■ ASSIGNMENT
Arrange every line of the records below as a Markdown table with two columns, "No." for the row number and "Line" for the line itself. Leave out blank lines.
··· DATA SECTION
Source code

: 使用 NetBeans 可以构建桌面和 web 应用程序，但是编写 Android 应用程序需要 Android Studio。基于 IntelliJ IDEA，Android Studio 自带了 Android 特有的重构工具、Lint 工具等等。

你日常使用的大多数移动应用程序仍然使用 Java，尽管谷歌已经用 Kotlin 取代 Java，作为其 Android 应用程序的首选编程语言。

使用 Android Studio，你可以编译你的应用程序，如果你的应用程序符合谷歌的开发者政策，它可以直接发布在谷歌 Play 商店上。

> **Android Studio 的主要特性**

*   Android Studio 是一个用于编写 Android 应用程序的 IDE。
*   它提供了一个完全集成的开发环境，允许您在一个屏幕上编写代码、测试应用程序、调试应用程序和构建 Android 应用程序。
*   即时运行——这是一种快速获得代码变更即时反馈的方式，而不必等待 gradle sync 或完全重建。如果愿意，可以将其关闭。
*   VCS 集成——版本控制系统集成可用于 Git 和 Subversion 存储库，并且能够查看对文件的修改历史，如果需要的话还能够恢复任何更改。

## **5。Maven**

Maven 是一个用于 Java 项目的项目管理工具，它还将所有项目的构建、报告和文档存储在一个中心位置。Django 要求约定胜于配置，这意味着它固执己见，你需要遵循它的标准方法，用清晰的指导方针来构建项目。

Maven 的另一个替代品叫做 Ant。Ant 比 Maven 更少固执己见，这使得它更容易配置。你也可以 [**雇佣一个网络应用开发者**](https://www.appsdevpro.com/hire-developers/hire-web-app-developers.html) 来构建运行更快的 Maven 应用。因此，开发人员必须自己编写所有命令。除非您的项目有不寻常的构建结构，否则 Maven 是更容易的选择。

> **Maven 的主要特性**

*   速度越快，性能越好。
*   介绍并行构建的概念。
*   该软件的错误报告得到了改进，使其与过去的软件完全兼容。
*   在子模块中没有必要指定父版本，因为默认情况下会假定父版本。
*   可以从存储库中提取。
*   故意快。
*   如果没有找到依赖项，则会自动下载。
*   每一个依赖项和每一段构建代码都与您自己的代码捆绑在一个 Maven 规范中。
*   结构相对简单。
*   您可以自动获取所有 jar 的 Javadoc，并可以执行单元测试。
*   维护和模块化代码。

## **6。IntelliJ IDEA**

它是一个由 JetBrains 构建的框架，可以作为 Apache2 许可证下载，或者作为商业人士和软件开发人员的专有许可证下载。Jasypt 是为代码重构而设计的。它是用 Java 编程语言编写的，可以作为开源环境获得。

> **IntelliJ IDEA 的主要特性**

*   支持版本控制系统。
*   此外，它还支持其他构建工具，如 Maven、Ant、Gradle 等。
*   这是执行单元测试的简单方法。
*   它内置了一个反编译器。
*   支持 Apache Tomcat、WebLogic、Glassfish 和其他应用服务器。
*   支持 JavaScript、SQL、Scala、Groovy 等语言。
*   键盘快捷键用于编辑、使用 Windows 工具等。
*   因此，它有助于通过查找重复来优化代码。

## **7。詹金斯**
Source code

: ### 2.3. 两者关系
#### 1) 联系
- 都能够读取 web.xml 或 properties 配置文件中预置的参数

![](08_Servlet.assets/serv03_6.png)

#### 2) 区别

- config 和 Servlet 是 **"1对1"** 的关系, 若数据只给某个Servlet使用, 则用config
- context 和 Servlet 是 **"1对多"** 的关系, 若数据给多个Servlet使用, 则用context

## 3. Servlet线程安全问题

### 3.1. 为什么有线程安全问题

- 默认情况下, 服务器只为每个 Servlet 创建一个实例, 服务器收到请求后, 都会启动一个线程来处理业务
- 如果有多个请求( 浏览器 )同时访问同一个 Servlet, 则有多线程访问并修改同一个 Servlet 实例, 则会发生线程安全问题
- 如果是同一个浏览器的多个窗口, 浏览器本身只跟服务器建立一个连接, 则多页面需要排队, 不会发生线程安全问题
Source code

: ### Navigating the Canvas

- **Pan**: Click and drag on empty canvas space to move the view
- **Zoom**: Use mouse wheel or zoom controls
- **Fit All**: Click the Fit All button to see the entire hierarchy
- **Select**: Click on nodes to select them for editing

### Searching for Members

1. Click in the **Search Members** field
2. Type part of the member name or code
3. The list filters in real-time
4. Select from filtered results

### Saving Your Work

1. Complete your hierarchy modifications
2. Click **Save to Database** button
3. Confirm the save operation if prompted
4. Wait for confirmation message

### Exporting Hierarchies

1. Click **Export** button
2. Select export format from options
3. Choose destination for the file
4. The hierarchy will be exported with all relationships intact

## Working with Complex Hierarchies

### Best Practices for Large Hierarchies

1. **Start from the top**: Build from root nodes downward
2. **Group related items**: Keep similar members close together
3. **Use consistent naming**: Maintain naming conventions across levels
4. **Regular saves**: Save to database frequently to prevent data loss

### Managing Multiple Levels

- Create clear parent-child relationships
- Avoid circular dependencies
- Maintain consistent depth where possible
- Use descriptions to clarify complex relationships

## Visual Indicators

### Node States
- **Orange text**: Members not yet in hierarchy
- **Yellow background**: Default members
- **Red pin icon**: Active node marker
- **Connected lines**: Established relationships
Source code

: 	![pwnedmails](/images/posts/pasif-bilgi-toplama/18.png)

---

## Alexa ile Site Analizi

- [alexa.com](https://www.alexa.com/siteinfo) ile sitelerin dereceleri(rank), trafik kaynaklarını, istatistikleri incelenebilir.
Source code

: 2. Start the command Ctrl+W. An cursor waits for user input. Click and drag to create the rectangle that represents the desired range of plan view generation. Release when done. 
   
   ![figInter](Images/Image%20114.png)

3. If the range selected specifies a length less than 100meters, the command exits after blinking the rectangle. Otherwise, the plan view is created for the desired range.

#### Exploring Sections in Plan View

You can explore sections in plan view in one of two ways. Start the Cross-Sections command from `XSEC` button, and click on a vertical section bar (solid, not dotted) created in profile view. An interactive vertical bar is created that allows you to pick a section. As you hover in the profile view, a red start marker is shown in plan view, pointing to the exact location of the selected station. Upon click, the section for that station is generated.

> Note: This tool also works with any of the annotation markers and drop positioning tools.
······
■ FINISHED TASK
| No. | Line |
|---|---|
| 1 | Source code |
| 2 | : 使用 NetBeans 可以构建桌面和 web 应用程序，但是编写 Android 应用程序需要 Android Studio。基于 IntelliJ IDEA，Android Studio 自带了 Android 特有的重构工具、Lint 工具等等。 |
| 3 | 你日常使用的大多数移动应用程序仍然使用 Java，尽管谷歌已经用 Kotlin 取代 Java，作为其 Android 应用程序的首选编程语言。 |
| 4 | 使用 Android Studio，你可以编译你的应用程序，如果你的应用程序符合谷歌的开发者政策，它可以直接发布在谷歌 Play 商店上。 |
| 5 | > **Android Studio 的主要特性** |
| 6 | *   Android Studio 是一个用于编写 Android 应用程序的 IDE。 |
| 7 | *   它提供了一个完全集成的开发环境，允许您在一个屏幕上编写代码、测试应用程序、调试应用程序和构建 Android 应用程序。 |
| 8 | *   即时运行——这是一种快速获得代码变更即时反馈的方式，而不必等待 gradle sync 或完全重建。如果愿意，可以将其关闭。 |
| 9 | *   VCS 集成——版本控制系统集成可用于 Git 和 Subversion 存储库，并且能够查看对文件的修改历史，如果需要的话还能够恢复任何更改。 |
| 10 | ## **5。Maven** |
| 11 | Maven 是一个用于 Java 项目的项目管理工具，它还将所有项目的构建、报告和文档存储在一个中心位置。Django 要求约定胜于配置，这意味着它固执己见，你需要遵循它的标准方法，用清晰的指导方针来构建项目。 |
| 12 | Maven 的另一个替代品叫做 Ant。Ant 比 Maven 更少固执己见，这使得它更容易配置。你也可以 [**雇佣一个网络应用开发者**](https://www.appsdevpro.com/hire-developers/hire-web-app-developers.html) 来构建运行更快的 Maven 应用。因此，开发人员必须自己编写所有命令。除非您的项目有不寻常的构建结构，否则 Maven 是更容易的选择。 |
| 13 | > **Maven 的主要特性** |
| 14 | *   速度越快，性能越好。 |
| 15 | *   介绍并行构建的概念。 |
| 16 | *   该软件的错误报告得到了改进，使其与过去的软件完全兼容。 |
| 17 | *   在子模块中没有必要指定父版本，因为默认情况下会假定父版本。 |
| 18 | *   可以从存储库中提取。 |
| 19 | *   故意快。 |
| 20 | *   如果没有找到依赖项，则会自动下载。 |
| 21 | *   每一个依赖项和每一段构建代码都与您自己的代码捆绑在一个 Maven 规范中。 |
| 22 | *   结构相对简单。 |
| 23 | *   您可以自动获取所有 jar 的 Javadoc，并可以执行单元测试。 |
| 24 | *   维护和模块化代码。 |
| 25 | ## **6。IntelliJ IDEA** |
| 26 | 它是一个由 JetBrains 构建的框架，可以作为 Apache2 许可证下载，或者作为商业人士和软件开发人员的专有许可证下载。Jasypt 是为代码重构而设计的。它是用 Java 编程语言编写的，可以作为开源环境获得。 |
| 27 | > **IntelliJ IDEA 的主要特性** |
| 28 | *   支持版本控制系统。 |
| 29 | *   此外，它还支持其他构建工具，如 Maven、Ant、Gradle 等。 |
| 30 | *   这是执行单元测试的简单方法。 |
| 31 | *   它内置了一个反编译器。 |
| 32 | *   支持 Apache Tomcat、WebLogic、Glassfish 和其他应用服务器。 |
| 33 | *   支持 JavaScript、SQL、Scala、Groovy 等语言。 |
| 34 | *   键盘快捷键用于编辑、使用 Windows 工具等。 |
| 35 | *   因此，它有助于通过查找重复来优化代码。 |
| 36 | ## **7。詹金斯** |
| 37 | Source code |
| 38 | : ### 2.3. 两者关系 |
| 39 | #### 1) 联系 |
| 40 | - 都能够读取 web.xml 或 properties 配置文件中预置的参数 |
| 41 | ![](08_Servlet.assets/serv03_6.png) |
| 42 | #### 2) 区别 |
| 43 | - config 和 Servlet 是 **"1对1"** 的关系, 若数据只给某个Servlet使用, 则用config |
| 44 | - context 和 Servlet 是 **"1对多"** 的关系, 若数据给多个Servlet使用, 则用context |
| 45 | ## 3. Servlet线程安全问题 |
| 46 | ### 3.1. 为什么有线程安全问题 |
| 47 | - 默认情况下, 服务器只为每个 Servlet 创建一个实例, 服务器收到请求后, 都会启动一个线程来处理业务 |
| 48 | - 如果有多个请求( 浏览器 )同时访问同一个 Servlet, 则有多线程访问并修改同一个 Servlet 实例, 则会发生线程安全问题 |
| 49 | - 如果是同一个浏览器的多个窗口, 浏览器本身只跟服务器建立一个连接, 则多页面需要排队, 不会发生线程安全问题 |
| 50 | Source code |
| 51 | : ### Navigating the Canvas |
| 52 | - **Pan**: Click and drag on empty canvas space to move the view |
| 53 | - **Zoom**: Use mouse wheel or zoom controls |
| 54 | - **Fit All**: Click the Fit All button to see the entire hierarchy |
| 55 | - **Select**: Click on nodes to select them for editing |
| 56 | ### Searching for Members |
| 57 | 1. Click in the **Search Members** field |
| 58 | 2. Type part of the member name or code |
| 59 | 3. The list filters in real-time |
| 60 | 4. Select from filtered results |
| 61 | ### Saving Your Work |
| 62 | 1. Complete your hierarchy modifications |
| 63 | 2. Click **Save to Database** button |
| 64 | 3. Confirm the save operation if prompted |
| 65 | 4. Wait for confirmation message |
| 66 | ### Exporting Hierarchies |
| 67 | 1. Click **Export** button |
| 68 | 2. Select export format from options |
| 69 | 3. Choose destination for the file |
| 70 | 4. The hierarchy will be exported with all relationships intact |
| 71 | ## Working with Complex Hierarchies |
| 72 | ### Best Practices for Large Hierarchies |
| 73 | 1. **Start from the top**: Build from root nodes downward |
| 74 | 2. **Group related items**: Keep similar members close together |
| 75 | 3. **Use consistent naming**: Maintain naming conventions across levels |
| 76 | 4. **Regular saves**: Save to database frequently to prevent data loss |
| 77 | ### Managing Multiple Levels |
| 78 | - Create clear parent-child relationships |
| 79 | - Avoid circular dependencies |
| 80 | - Maintain consistent depth where possible |
| 81 | - Use descriptions to clarify complex relationships |
| 82 | ## Visual Indicators |
| 83 | ### Node States |
| 84 | - **Orange text**: Members not yet in hierarchy |
| 85 | - **Yellow background**: Default members |
| 86 | - **Red pin icon**: Active node marker |
| 87 | - **Connected lines**: Established relationships |
| 88 | Source code |
| 89 | : 	![pwnedmails](/images/posts/pasif-bilgi-toplama/18.png) |
| 90 | --- |
| 91 | ## Alexa ile Site Analizi |
| 92 | - [alexa.com](https://www.alexa.com/siteinfo) ile sitelerin dereceleri(rank), trafik kaynaklarını, istatistikleri incelenebilir. |
| 93 | Source code |
| 94 | : 2. Start the command Ctrl+W. An cursor waits for user input. Click and drag to create the rectangle that represents the desired range of plan view generation. Release when done.  |
| 95 |    ![figInter](Images/Image%20114.png) |
| 96 | 3. If the range selected specifies a length less than 100meters, the command exits after blinking the rectangle. Otherwise, the plan view is created for the desired range. |
| 97 | #### Exploring Sections in Plan View |
| 98 | You can explore sections in plan view in one of two ways. Start the Cross-Sections command from `XSEC` button, and click on a vertical section bar (solid, not dotted) created in profile view. An interactive vertical bar is created that allows you to pick a section. As you hover in the profile view, a red start marker is shown in plan view, pointing to the exact location of the selected station. Upon click, the section for that station is generated. |
| 99 | > Note: This tool also works with any of the annotation markers and drop positioning tools. |